Sorry to hear you are having issues. Perhaps try to change this line in the config "texture_res": [ 2048, 2048 ], to "texture_res": [ 512, 512 ],

I haven't tried on a GPU with 6GB memory, but the problems seems to be happening in render.render_uv where we convert from volumetric textures to 2D textures by rasterizing in texture space. The resolution we are rasterizing at is determined by texture_res, so perhaps it will work with a lower value, if it is a memory issue you are seeing.

Also, to verify, could you run the simpler examples, say bob.json or spot.json (with reduced batch size) without issues?

Unfortunately, I think 6GB is not sufficient to get high quality results from the current code base. We have only tested the code using 12+GB GPUs

hzhshok commented 2 years ago

Thanks @jmunkberg for you response, i am not sure what the reason that aborted after i make this feature run, but i guessed it maybe be i did not update torch(cuda) environment for my downgrade to cuda11.3(including cudnn) to match torch.

But i still have memory issue for nerf_ship this time, but i can share some experience during make module running.

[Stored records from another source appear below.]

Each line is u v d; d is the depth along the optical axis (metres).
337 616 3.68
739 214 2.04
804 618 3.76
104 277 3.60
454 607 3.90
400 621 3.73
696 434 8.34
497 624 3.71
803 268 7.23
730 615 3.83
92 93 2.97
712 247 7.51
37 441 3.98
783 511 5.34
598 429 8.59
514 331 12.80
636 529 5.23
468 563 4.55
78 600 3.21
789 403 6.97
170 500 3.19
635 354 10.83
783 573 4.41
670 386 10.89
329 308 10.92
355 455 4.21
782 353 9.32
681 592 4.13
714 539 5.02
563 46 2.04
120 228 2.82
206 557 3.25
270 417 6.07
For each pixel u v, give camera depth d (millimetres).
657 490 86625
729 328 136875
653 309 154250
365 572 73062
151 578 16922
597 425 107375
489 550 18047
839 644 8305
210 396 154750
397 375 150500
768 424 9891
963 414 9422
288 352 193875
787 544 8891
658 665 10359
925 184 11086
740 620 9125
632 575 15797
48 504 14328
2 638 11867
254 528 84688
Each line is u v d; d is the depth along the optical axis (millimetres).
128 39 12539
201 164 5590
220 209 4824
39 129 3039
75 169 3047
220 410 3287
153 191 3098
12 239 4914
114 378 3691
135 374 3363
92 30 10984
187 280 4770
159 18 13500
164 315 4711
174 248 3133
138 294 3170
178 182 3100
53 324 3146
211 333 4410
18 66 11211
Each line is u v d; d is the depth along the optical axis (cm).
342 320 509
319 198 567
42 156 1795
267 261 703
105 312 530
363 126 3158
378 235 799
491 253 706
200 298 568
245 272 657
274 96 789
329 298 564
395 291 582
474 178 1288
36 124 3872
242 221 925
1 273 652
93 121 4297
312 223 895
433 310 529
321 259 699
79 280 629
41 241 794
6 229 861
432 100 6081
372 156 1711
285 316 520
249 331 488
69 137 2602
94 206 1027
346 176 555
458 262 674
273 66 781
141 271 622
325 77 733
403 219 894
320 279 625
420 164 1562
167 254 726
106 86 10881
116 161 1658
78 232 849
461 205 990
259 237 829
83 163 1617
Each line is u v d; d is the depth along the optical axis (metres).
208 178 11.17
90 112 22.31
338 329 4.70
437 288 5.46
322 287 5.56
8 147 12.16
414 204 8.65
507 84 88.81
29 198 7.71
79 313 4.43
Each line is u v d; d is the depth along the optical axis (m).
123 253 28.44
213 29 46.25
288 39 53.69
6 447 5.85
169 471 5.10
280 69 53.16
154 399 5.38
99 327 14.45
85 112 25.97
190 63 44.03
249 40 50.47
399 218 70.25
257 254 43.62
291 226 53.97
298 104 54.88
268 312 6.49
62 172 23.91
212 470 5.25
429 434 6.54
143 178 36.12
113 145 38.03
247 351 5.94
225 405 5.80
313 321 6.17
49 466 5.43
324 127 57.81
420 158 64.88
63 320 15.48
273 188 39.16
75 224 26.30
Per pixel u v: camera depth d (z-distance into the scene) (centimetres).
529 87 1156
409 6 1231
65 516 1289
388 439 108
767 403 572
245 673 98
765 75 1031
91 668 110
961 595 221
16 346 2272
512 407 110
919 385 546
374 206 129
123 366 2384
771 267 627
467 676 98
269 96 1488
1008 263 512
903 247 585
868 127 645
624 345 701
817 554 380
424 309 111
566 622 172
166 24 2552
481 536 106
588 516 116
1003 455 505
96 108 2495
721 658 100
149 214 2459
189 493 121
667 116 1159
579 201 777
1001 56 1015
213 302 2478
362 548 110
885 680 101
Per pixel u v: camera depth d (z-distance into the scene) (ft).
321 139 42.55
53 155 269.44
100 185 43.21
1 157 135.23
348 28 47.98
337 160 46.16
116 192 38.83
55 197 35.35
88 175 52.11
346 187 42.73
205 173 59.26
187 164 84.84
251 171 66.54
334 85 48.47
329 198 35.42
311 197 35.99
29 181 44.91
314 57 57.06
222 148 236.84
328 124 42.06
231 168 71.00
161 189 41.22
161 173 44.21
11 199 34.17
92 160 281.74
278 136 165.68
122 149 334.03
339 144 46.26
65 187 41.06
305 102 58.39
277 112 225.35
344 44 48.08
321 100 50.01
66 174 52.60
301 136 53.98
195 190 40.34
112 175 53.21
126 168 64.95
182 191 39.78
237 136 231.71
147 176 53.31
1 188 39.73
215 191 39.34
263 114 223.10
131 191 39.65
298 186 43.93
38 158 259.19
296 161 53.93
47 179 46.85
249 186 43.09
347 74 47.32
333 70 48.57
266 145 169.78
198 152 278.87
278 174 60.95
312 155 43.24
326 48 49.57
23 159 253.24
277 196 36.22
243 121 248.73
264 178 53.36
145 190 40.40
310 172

a. The environment must be matched version for cuda(cudnn) <-> torch, for example, cuda_11.3 <-> matched torch. This maybe is why this abort issue, i maybe forgot to update cuda link and cuda environment.

b. GPU memory. I use Quadro 3000(6g), i must set the batch to 1 to make this system work, of course, different GPU(type, gefore or Quadro rtx) has different model effect. If it still can't solve memory issue, maybe jmunkberg's answer is the option.

Regards